È importante sottolineare come questa tipologia di reato è da sempre oggetto di riforma. La prima modifica all’abuso di ufficio risale infatti al 1990, quando in carica era il sesto governo Andreotti. L’idea alla base della riforma era l’abuso di ufficio come reato “in bianco”. Vuol dire che praticamente tutte le condotte sbagliate potevano essere considerate abuso di ufficio. Le modifiche del governo Andreotti miravano quindi a circoscrivere l’ambito di applicazione del reato e introdurre pene più severe per gli abusi legati al denaro.

Perché abolire l’abuso di ufficio

La riforma volta a limitare in modo più netto il reato è del 1997, siamo nel primo governo Prodi. Anche qui l’obiettivo era restringere i casi in cui l’azione di un amministratore poteva essere considerata abuso di ufficio, ma si fa di più eliminando l’ampia definizione di “danno generico” come motivo valido per l’accusa. L’ultima revisione prima di quella di Nordio è invece del 2020 e porta la firma del governo di Giuseppe Conte, anche qui la modifica aveva un obiettivo preciso, specificare in modo ancora più netto i campi di applicazione, ma il governo Conte fa di più rende perseguibile il reato solo se c’è una violazione  della legge e non solo di un regolamento.
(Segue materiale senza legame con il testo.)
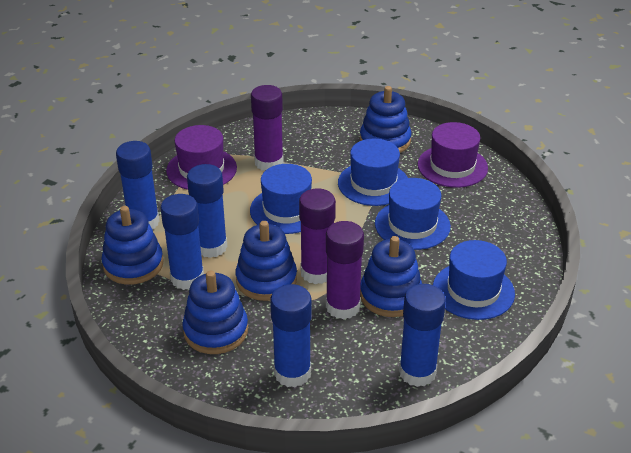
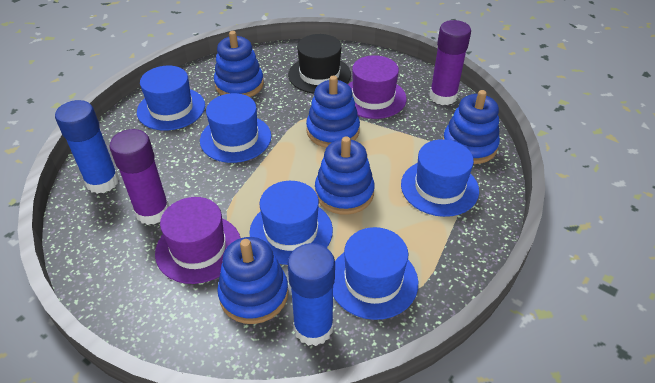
black hat: none = 0 -> [288,34,351,93] = 1
blue glue stick: [116,141,160,229] [161,194,204,290] [187,164,227,258] [270,284,312,387] [399,284,446,387] = 5 -> [55,100,119,194] [287,243,335,346] = 2
blue hat: [250,164,312,234] [338,139,408,206] [375,178,451,250] [433,240,515,320] = 4 -> [137,66,205,131] [200,93,271,163] [249,181,333,265] [333,227,418,320] [401,139,479,217] = 5
purple glue stick: [251,85,284,171] [299,188,336,284] [326,221,364,319] = 3 -> [109,129,169,225] [429,20,471,105] = 2

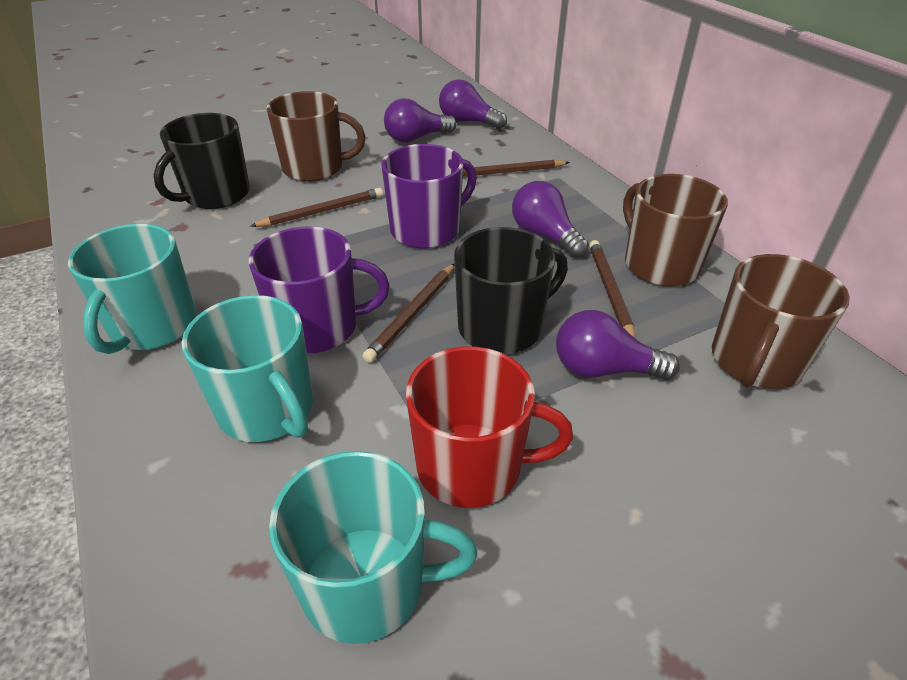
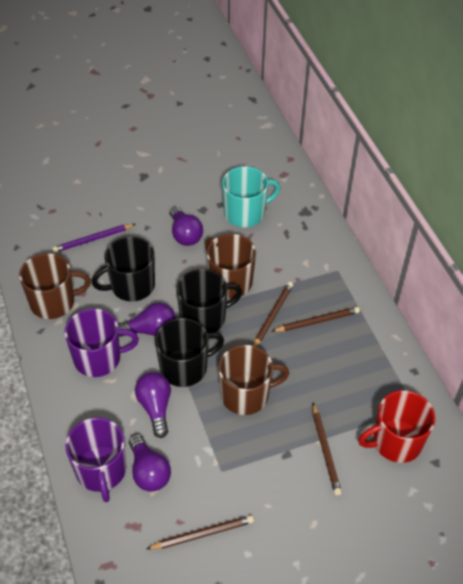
black mug: [154,113,250,209] [454,227,568,354] = 2 -> [92,237,155,302] [155,318,224,387] [176,269,242,333] = 3
purple pencil: none = 0 -> [52,224,135,253] = 1
turquoise mug: [68,224,196,354] [182,295,313,442] [269,451,477,644] = 3 -> [222,166,280,227] = 1

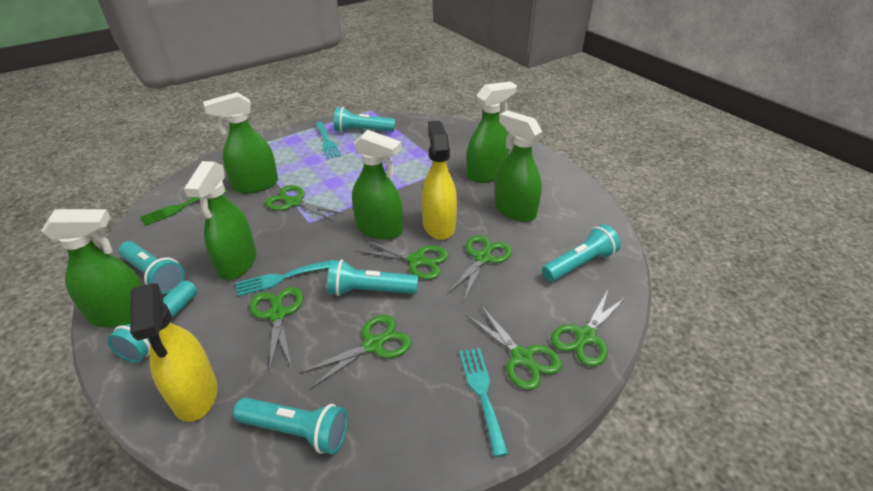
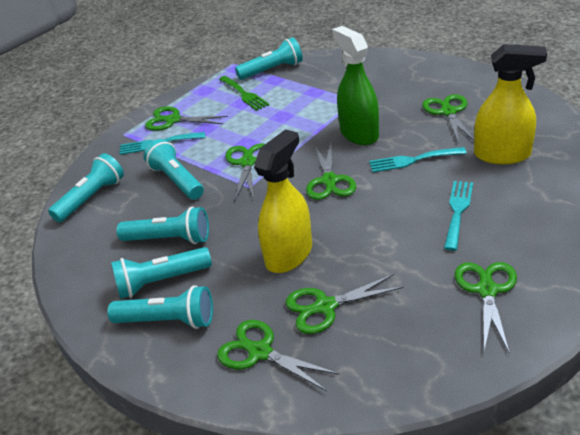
green spray bottle: [41,209,142,328] [184,161,257,280] [203,92,278,193] [352,130,402,240] [467,81,517,183] [495,110,542,222] = 6 -> [332,26,379,145] = 1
Un esempio emblematico è quello dell’ex sindaco di Lodi, Simone Uggetti del Partito Democratico, che nel 2016 viene condannato in primo grado per turbativa d’asta per essere completamente assolto cinque anni dopo.

L’indice di percezione della corruzione

Tuttavia nonostante la maggior parte dei casi di abuso di ufficio si concluda con l’assoluzione, la percezione del rischio in Italia rimane alta. A dirlo è l’Indice di percezione della corruzione, una classifica mondiale che misura quanto le persone “sentono” di vivere in un Paese con problemi di corruzione. Questo “termometro” funziona cosi: zero (alto livello di corruzione percepita) 100 (basso livello di corruzione percepita). L’Italia si piazza a metà, precisamente al 17esimo posto tra 27 Paesi membri dell’Unione europea con un punteggio di 56. Fanno meglio la Spagna con un punteggio di 60, la Francia con 72, la Germania con 79. A livello globale il nostro Paese è invece  al 41° posto su 180. La Danimarca rimane al vertice con 90 punti, seguita dalla Nuova Zelanda e dalla Finlandia con 87 punti, a seguire la Norvegia con 84 e Singapore e la Svezia con 83. In fondo alla classifica troviamo la Somalia con 12 punti, la Siria e il Sud Sudan con 13 punti, il Venezuela con 14 punti.